В детстве Даниила зал играл важную роль. Дом Добровых был патриархальным московским домом, а значит, хлебосольным и открытым для множества самых разных, порой несовместимых друг с другом людей. Он остался гостеприимным, открытым и после революции, хотя, конечно, уже не тем, что прежде. Приходили те, кто уцелел, не уехал в эмиграцию. После уплотнения передняя часть зала стала общей для семьи столовой, и там спал Даниил. С тех пор на всю жизнь у него сохранилась привычка спать, затыкая уши двумя руками.

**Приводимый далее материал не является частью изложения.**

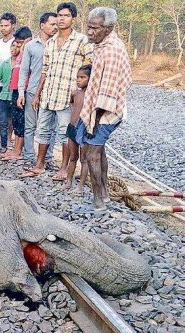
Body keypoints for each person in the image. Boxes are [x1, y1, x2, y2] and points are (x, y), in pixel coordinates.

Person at [22, 2, 92, 180]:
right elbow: (45, 71)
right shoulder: (51, 42)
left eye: (66, 15)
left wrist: (80, 93)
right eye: (59, 15)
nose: (61, 19)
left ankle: (64, 168)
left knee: (64, 133)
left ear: (73, 19)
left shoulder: (81, 40)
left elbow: (90, 67)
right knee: (43, 130)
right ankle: (39, 164)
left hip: (67, 96)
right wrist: (37, 94)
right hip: (49, 94)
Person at [79, 7, 131, 211]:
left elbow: (106, 95)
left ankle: (98, 202)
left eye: (94, 28)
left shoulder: (111, 51)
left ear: (107, 29)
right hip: (101, 109)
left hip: (106, 112)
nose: (90, 32)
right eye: (88, 27)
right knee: (99, 151)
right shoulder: (103, 45)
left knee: (92, 152)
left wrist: (94, 122)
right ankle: (105, 195)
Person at [17, 12, 58, 166]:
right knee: (30, 126)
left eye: (56, 24)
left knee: (50, 128)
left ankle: (47, 158)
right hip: (33, 91)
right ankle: (28, 156)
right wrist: (21, 93)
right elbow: (24, 71)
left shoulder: (58, 44)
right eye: (52, 24)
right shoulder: (30, 46)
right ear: (42, 25)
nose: (55, 27)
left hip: (52, 93)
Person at [1, 26, 32, 161]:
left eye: (20, 42)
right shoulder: (20, 54)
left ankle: (18, 150)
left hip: (23, 90)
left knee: (21, 122)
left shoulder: (28, 51)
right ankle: (15, 149)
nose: (18, 45)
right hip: (16, 89)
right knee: (16, 121)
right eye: (17, 43)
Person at [0, 13, 17, 152]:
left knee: (10, 114)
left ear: (13, 26)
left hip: (11, 84)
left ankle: (9, 138)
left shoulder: (16, 43)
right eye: (1, 25)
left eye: (6, 25)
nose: (3, 28)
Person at [63, 64, 90, 194]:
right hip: (72, 127)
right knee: (72, 156)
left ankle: (80, 187)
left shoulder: (91, 95)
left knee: (84, 159)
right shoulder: (75, 93)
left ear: (90, 79)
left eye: (82, 77)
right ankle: (68, 181)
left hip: (84, 129)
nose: (79, 80)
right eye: (77, 77)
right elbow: (71, 103)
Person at [0, 39, 23, 158]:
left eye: (17, 46)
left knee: (15, 121)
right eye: (13, 46)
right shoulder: (5, 63)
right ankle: (4, 145)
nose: (14, 49)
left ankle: (13, 144)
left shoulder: (22, 63)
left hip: (15, 96)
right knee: (3, 121)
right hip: (4, 96)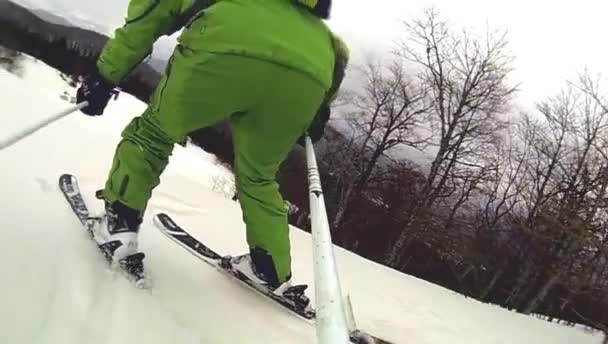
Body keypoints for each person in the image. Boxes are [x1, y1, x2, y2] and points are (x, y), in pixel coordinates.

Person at [76, 0, 349, 302]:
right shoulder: (324, 37)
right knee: (259, 176)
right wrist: (316, 111)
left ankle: (119, 226)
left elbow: (151, 13)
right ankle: (269, 268)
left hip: (225, 46)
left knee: (154, 134)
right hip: (309, 75)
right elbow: (338, 62)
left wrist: (105, 74)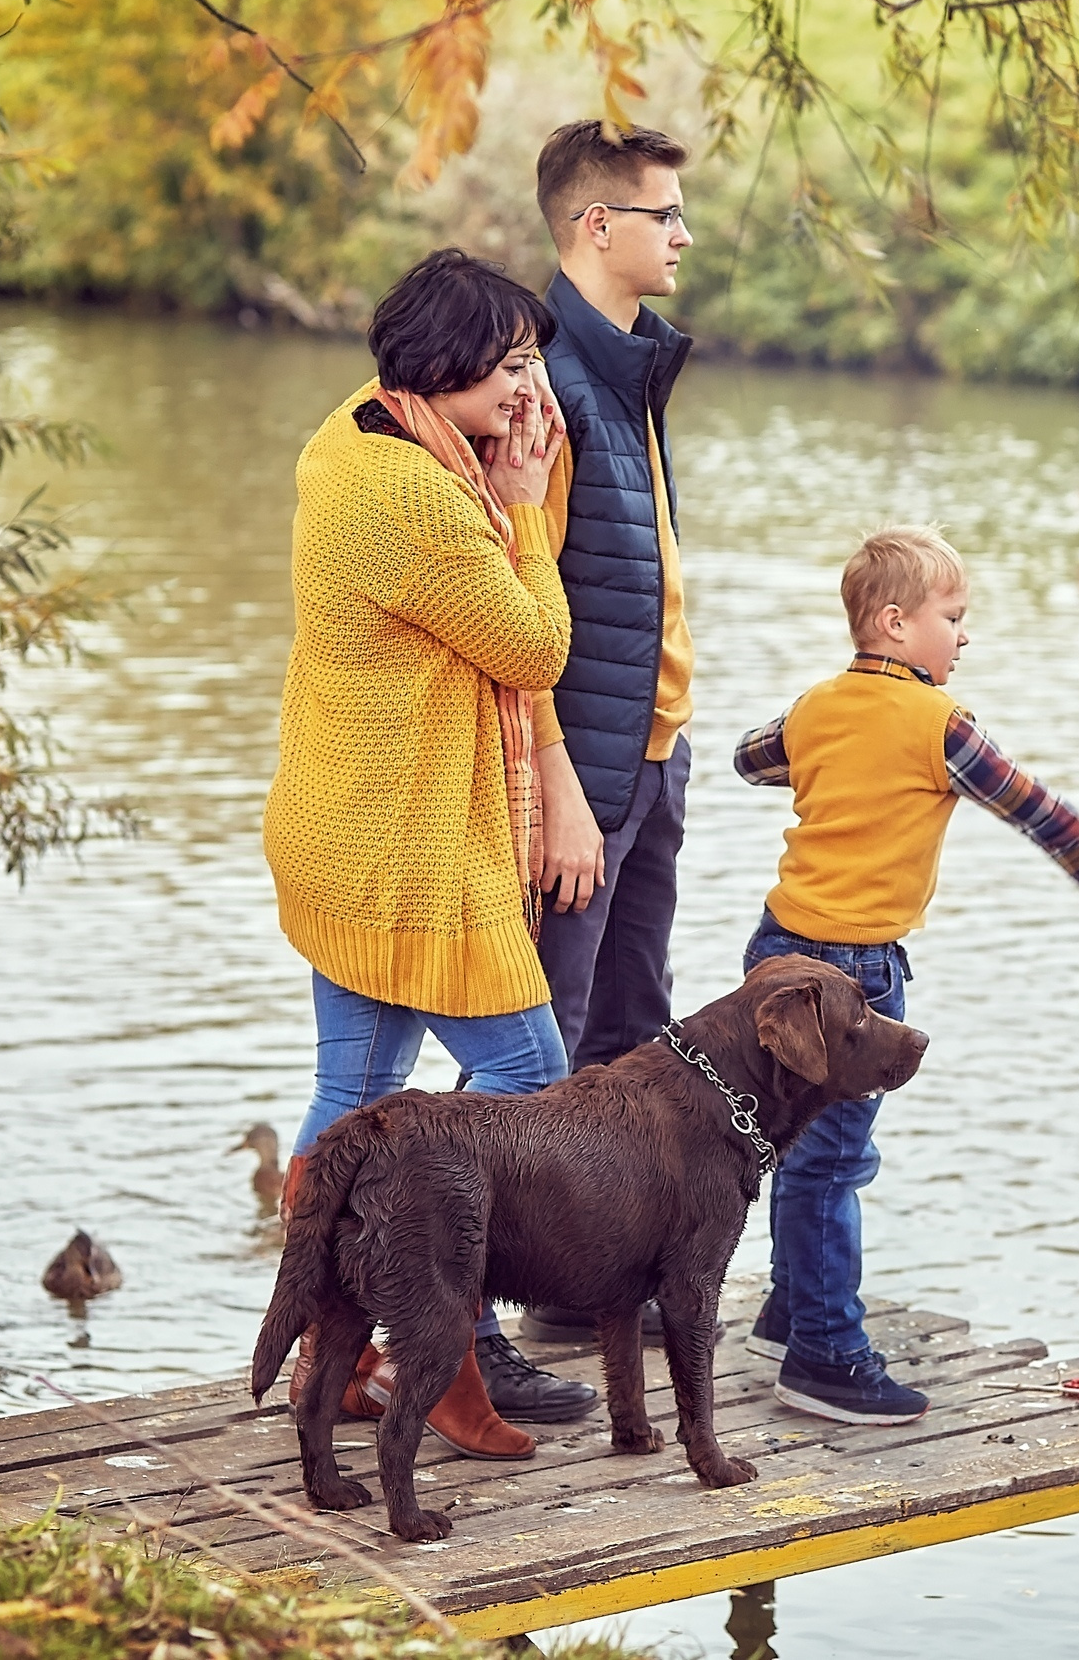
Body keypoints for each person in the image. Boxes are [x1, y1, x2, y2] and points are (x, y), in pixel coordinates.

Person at [262, 248, 599, 1449]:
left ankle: (331, 1350)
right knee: (527, 1086)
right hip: (404, 854)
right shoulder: (420, 501)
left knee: (353, 1097)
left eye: (533, 363)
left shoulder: (356, 436)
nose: (529, 392)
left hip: (345, 831)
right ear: (447, 366)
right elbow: (532, 648)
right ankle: (437, 1350)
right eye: (511, 365)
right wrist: (521, 512)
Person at [732, 525, 1079, 1422]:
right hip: (850, 976)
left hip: (775, 952)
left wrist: (836, 761)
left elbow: (751, 759)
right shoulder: (942, 725)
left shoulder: (818, 704)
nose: (964, 636)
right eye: (954, 617)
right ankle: (824, 1354)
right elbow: (1043, 813)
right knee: (834, 1163)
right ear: (894, 623)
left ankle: (789, 1308)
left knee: (795, 1146)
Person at [514, 120, 699, 1345]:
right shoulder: (542, 382)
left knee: (636, 1033)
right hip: (581, 775)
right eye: (663, 215)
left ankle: (592, 1297)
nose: (681, 236)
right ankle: (508, 1305)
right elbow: (518, 596)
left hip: (654, 754)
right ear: (597, 226)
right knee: (548, 1040)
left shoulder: (628, 368)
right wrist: (562, 786)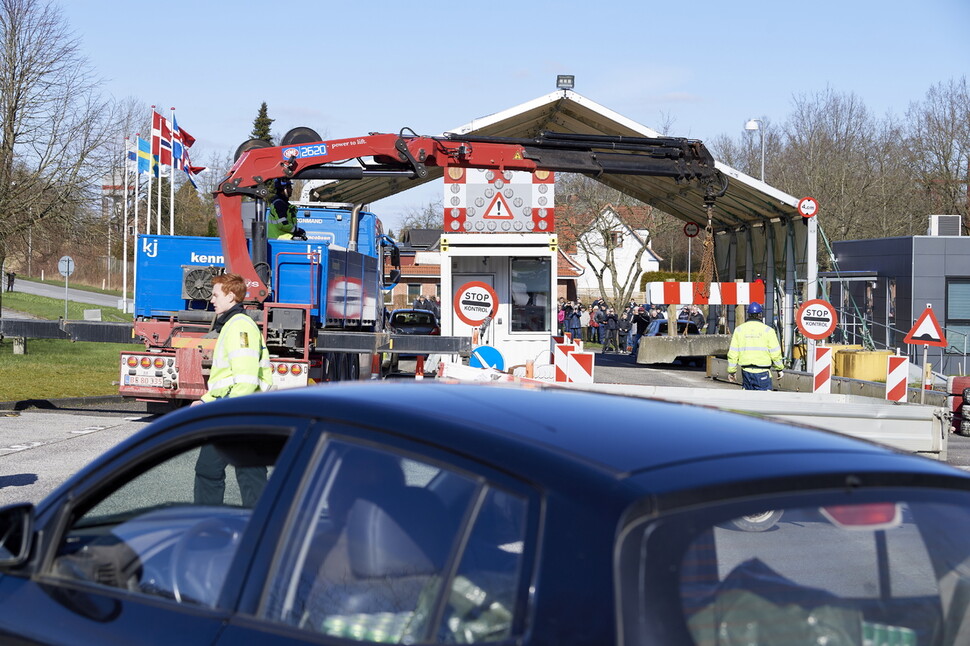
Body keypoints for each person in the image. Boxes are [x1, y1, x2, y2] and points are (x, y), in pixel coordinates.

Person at [192, 272, 274, 506]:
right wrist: (206, 400)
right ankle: (260, 525)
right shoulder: (236, 324)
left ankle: (207, 524)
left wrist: (227, 412)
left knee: (210, 470)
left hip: (237, 412)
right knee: (249, 472)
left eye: (216, 294)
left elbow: (246, 380)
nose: (211, 299)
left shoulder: (239, 327)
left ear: (230, 296)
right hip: (243, 411)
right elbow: (228, 379)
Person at [727, 302, 784, 391]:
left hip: (746, 372)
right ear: (760, 315)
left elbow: (733, 353)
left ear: (748, 314)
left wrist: (732, 371)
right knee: (763, 401)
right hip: (763, 372)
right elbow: (775, 354)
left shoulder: (739, 330)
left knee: (748, 400)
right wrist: (779, 369)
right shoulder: (768, 331)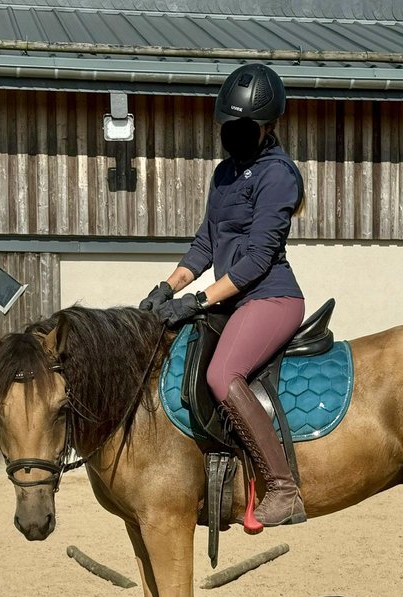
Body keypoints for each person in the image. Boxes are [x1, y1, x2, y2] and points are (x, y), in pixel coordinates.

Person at [139, 63, 306, 529]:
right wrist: (166, 288)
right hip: (230, 299)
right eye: (228, 125)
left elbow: (255, 260)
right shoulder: (223, 174)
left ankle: (282, 487)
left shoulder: (279, 175)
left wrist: (197, 300)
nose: (233, 133)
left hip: (270, 298)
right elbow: (205, 246)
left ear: (267, 126)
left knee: (221, 375)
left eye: (244, 126)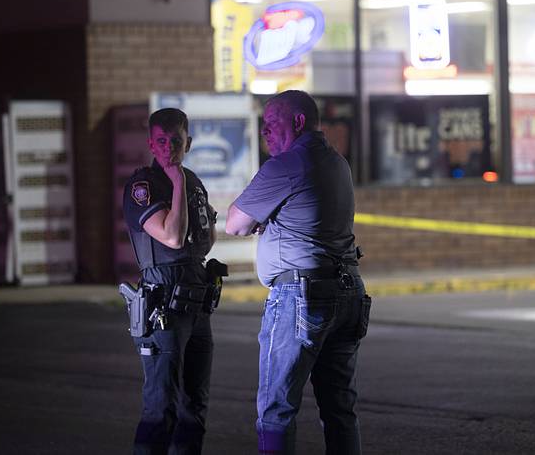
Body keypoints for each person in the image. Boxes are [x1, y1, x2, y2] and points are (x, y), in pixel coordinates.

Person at [226, 90, 371, 455]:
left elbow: (235, 224)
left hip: (301, 298)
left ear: (299, 122)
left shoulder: (288, 165)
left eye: (272, 123)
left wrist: (265, 218)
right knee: (339, 409)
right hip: (346, 289)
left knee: (276, 409)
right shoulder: (338, 162)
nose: (265, 132)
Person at [122, 107, 220, 455]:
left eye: (175, 141)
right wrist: (177, 182)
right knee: (161, 406)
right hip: (163, 306)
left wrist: (184, 184)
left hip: (196, 305)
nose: (168, 149)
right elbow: (174, 237)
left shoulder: (193, 182)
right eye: (161, 141)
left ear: (188, 142)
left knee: (194, 406)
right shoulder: (143, 186)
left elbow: (206, 241)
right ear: (151, 143)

Из передней шел длинный коридор, упиравшийся в так называемый совмещенный санузел, как их потом стали называть. В обыкновенном туалете была установлена ванна, и это послужило местом действия одной из "удачнейших" шалостей мальчишки Даниила. Самой дальней от ванной по коридору была комната Александры. <….>

Доктор Добров — врач потомственный. Его отец был врачом в Тамбове, где его звали не "Добров", а "доктор Добрый". Хоронил его весь Тамбов. У Филиппа Александровича были брат юрист и сестра органистка. В семье был еще один брат, странный человек, все время уходивший из дома бродяжничать "на дно", на Хитровку. Каждый раз, возвращаясь, он бывал принят Добровыми с величайшей любовью и терпением, но опять уходил и в конце концов там сгинул.

В семье Добровых старшему сыну полагалось наследовать профессию врача, поэтому Филипп Александрович и стал врачом, хотя страстно любил историю и музыку, которую хорошо знал, прекрасно играл на рояле. У очень музыкальных людей бывает особое глубокое и чуть отстраненное выражение глаз, а на лицах их лежит как бы тень легкого светлого крыла» (Андреева А. Плаванье к Небесной России. С. 41).

О Доброве в своей мемуарной прозе «Начало века» (М., 1920) в главе «Старый Арбат» вспоминал Андрей Белый: «…дом угловой, двухэтажный, кирпичный: здесь жил доктор Добров; тут сиживал я, разговаривая с Леонидом Андреевым, с Борисом Зайцевым; даже не знали, что можем на воздух взлететь: бомбы делали — под полом; это открылось позднее уже» (С. 120). См. также: Митрофанов В.П. Леонид Андреев и семья Добровых // Андреевский сборник. Исследования и материалы. Курск. 1975. С. 255–263; Андреев Л.Н. Дневник. 1897–1901. М., 2009.

О Доме своего дяди, заменившем ему отца, Даниил Андреев написал в стихотворении «Старый дом» (Андреев Д. Восход души. Стихотворный цикл. Собр. соч.: В 4 т. М., 1996. Т. 3. С. 439).